2. Deliktische Schadensersatzansprüche
Für alle gegen den Veranstalter gerichteten Schadensersatzansprüche aus unerlaubter Handlung, die nicht auf Vorsatz oder grober Fahrlässigkeit beruhen, ist die Haftung für Sachschäden auf die Höhe des dreifachen Reisepreises beschränkt. Diese Haftungshöchstsummen gelten jeweils je Reisenden und Reise.

3. Jeder Reisende ist verpflichtet, bei Leistungsstörungen im Rahmen der gesetzlichen Bestimmungen daran mitzuwirken, eventuelle Schäden zu vermeiden oder gering zu halten.

4. Der Reisende haftet für Verlust und Beschädigung der ihm vom Veranstalter zur Verfügung gestellten Ausrüstungsgegenstände. Das gilt auch für das Auslösen von Lawinenairbag-Rucksäcken, soweit dies versehentlich erfolgt.

§ 8 Schlussbestimmungen und Gerichtsstand
1. Mehrere Reisende haften als Gesamtschuldner. Sie erteilen sich wechselseitig Vollmacht zur Abgabe und Entgegennahme von Erklärungen im Rahmen des mit dem Veranstalter bestehenden Vertragsverhältnisses.

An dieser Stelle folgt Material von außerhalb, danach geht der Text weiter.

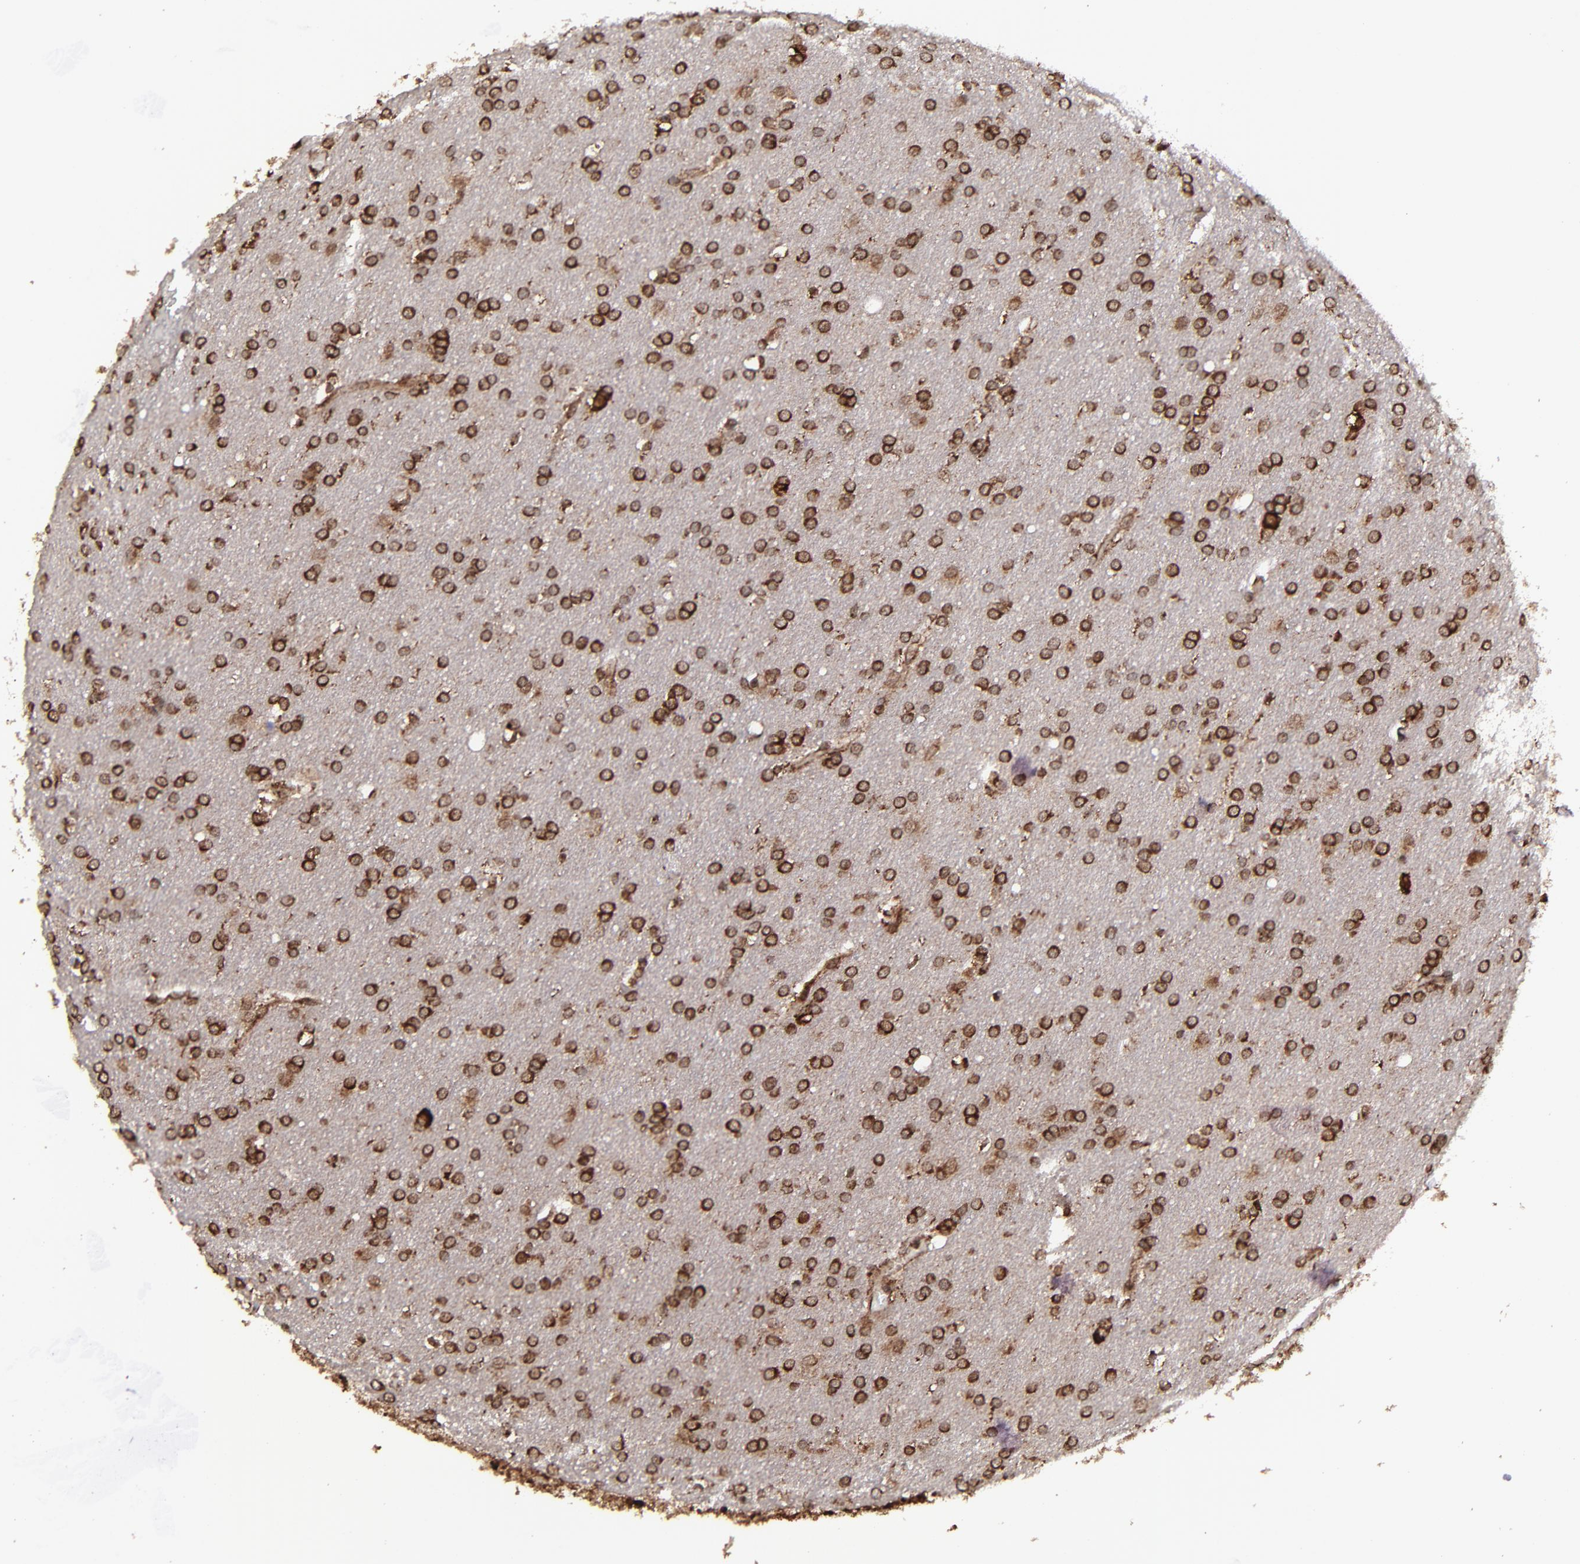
{"staining": {"intensity": "strong", "quantity": ">75%", "location": "cytoplasmic/membranous,nuclear"}, "tissue": "glioma", "cell_type": "Tumor cells", "image_type": "cancer", "snomed": [{"axis": "morphology", "description": "Glioma, malignant, Low grade"}, {"axis": "topography", "description": "Brain"}], "caption": "Malignant glioma (low-grade) stained for a protein (brown) reveals strong cytoplasmic/membranous and nuclear positive expression in about >75% of tumor cells.", "gene": "EIF4ENIF1", "patient": {"sex": "female", "age": 32}}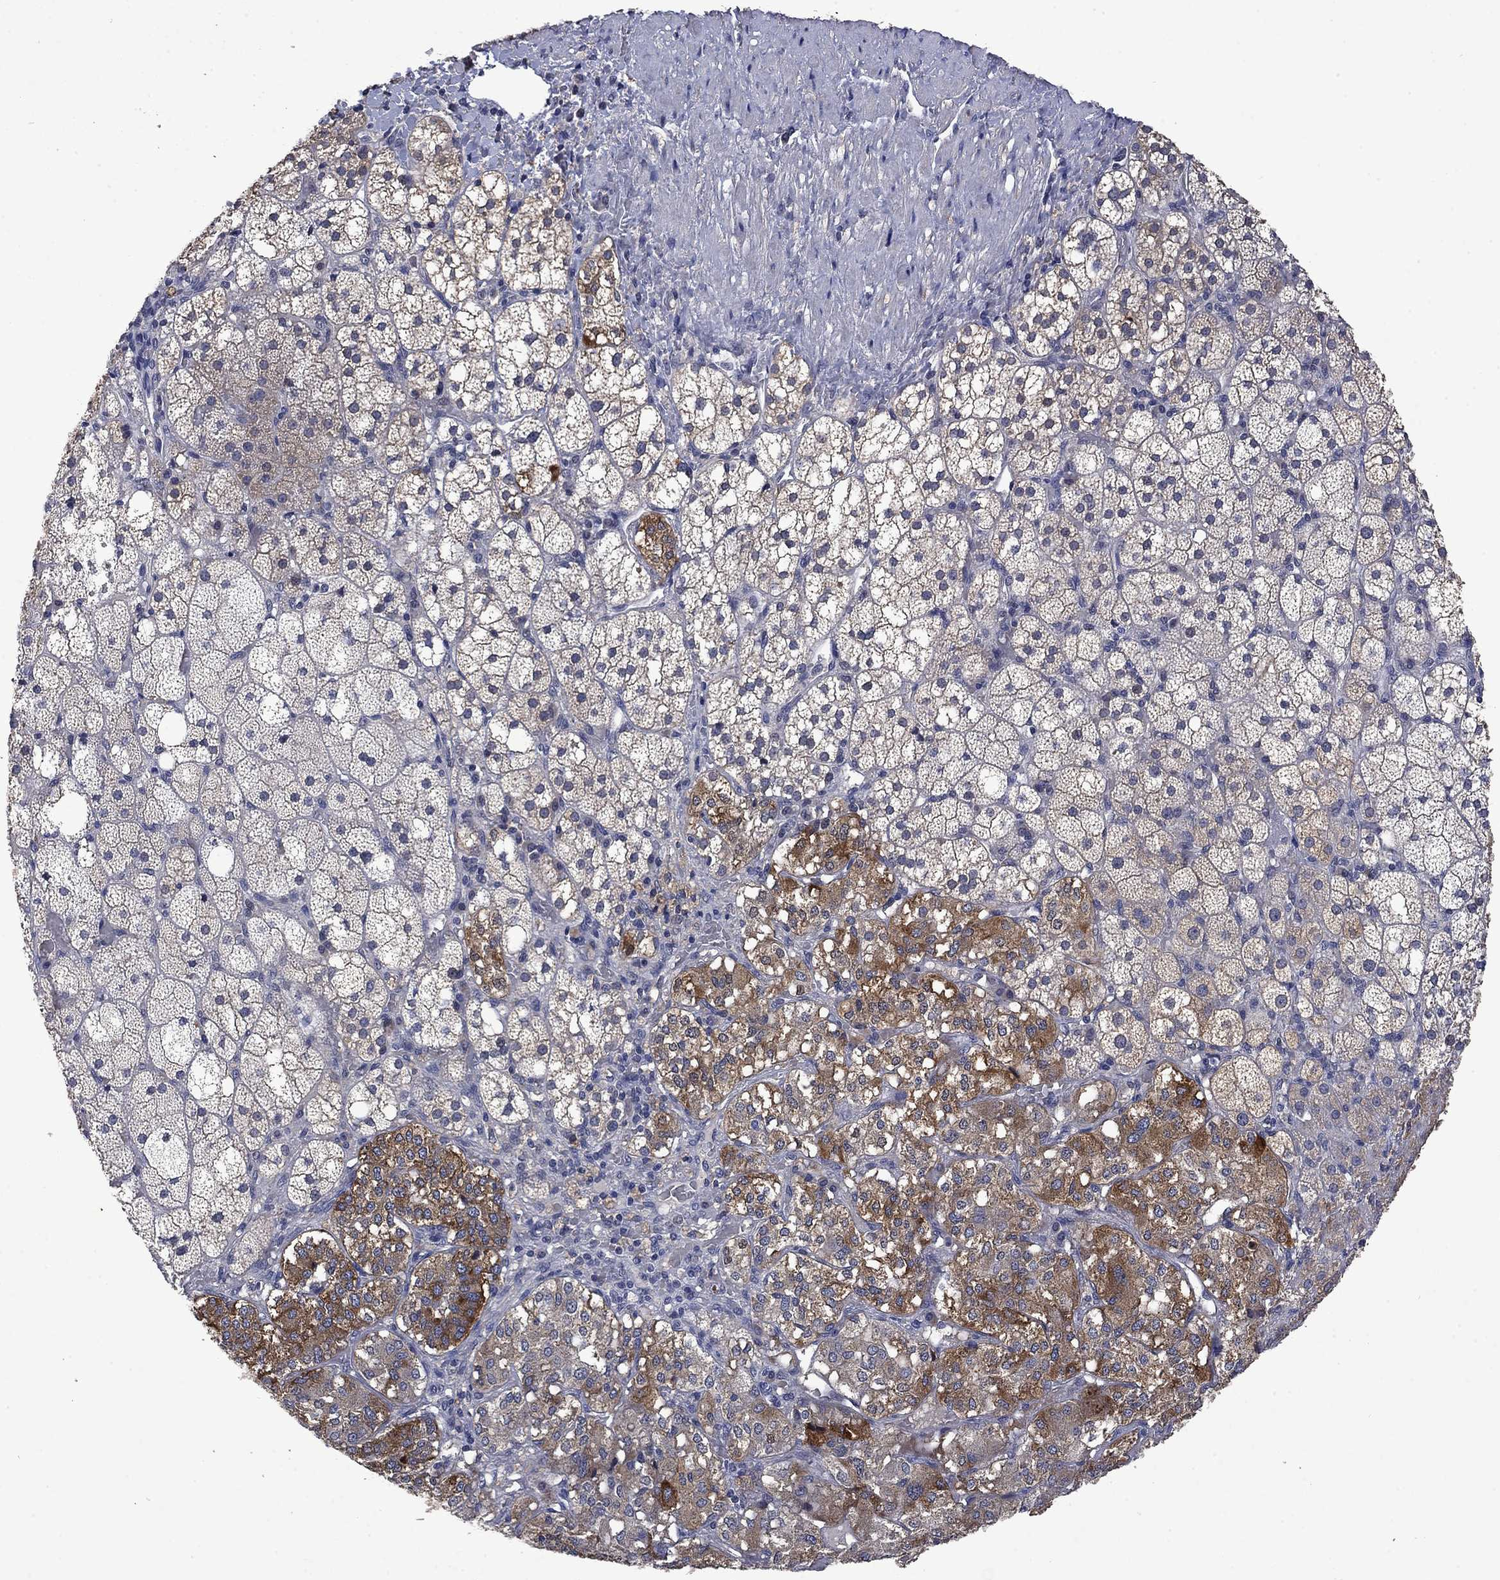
{"staining": {"intensity": "strong", "quantity": "<25%", "location": "cytoplasmic/membranous"}, "tissue": "adrenal gland", "cell_type": "Glandular cells", "image_type": "normal", "snomed": [{"axis": "morphology", "description": "Normal tissue, NOS"}, {"axis": "topography", "description": "Adrenal gland"}], "caption": "Protein staining demonstrates strong cytoplasmic/membranous expression in approximately <25% of glandular cells in benign adrenal gland.", "gene": "PHKA1", "patient": {"sex": "male", "age": 53}}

2. Mündliche Nebenabreden zu diesem Vertrag bestehen nicht. Änderungen und Ergänzungen dieses Vertrages bedürfen zu ihrer Wirksamkeit der Schriftform. Dies gilt auch für eine Abänderung oder einen Verzicht auf die Anwendung dieser Schriftformbestimmung.

3. Für das Vertragsverhältnis gilt unter Ausschluss des CISG ausschließlich deutsches Recht.

4. Der Reisende kann den Veranstalter nur an dessen Sitz verklagen.

5. Für Klagen des Veranstalters gegen den Reisenden ist der Wohnsitz des Reisenden maßgebend. Für Klagen gegen Reisende bzw. Vertragspartner eines Reisevertrags, die Kaufleute, juristische Personen des öffentlichen oder privaten Rechts oder Personen sind, die ihren Wohnsitz oder gewöhnlichen Aufenthaltsort im Ausland haben oder deren Wohnsitz oder gewöhnlicher Aufenthalt im Zeitpunkt der Klageerhebung nicht bekannt ist, wird als Gerichtsstand der Sitz des Veranstalters vereinbart.

6. Im Fall der Unwirksamkeit einzelner Regelungen in diesem Vertrag bleibt die Wirksamkeit der übrigen Vertragsbestimmungen unberührt. Die Vertragsparteien verpflichten sich, in diesem Fall eine wirksame Regelung zu treffen, die dem Vertragszweck und dem wirtschaftlich angestrebten Ergebnis am nächsten kommt.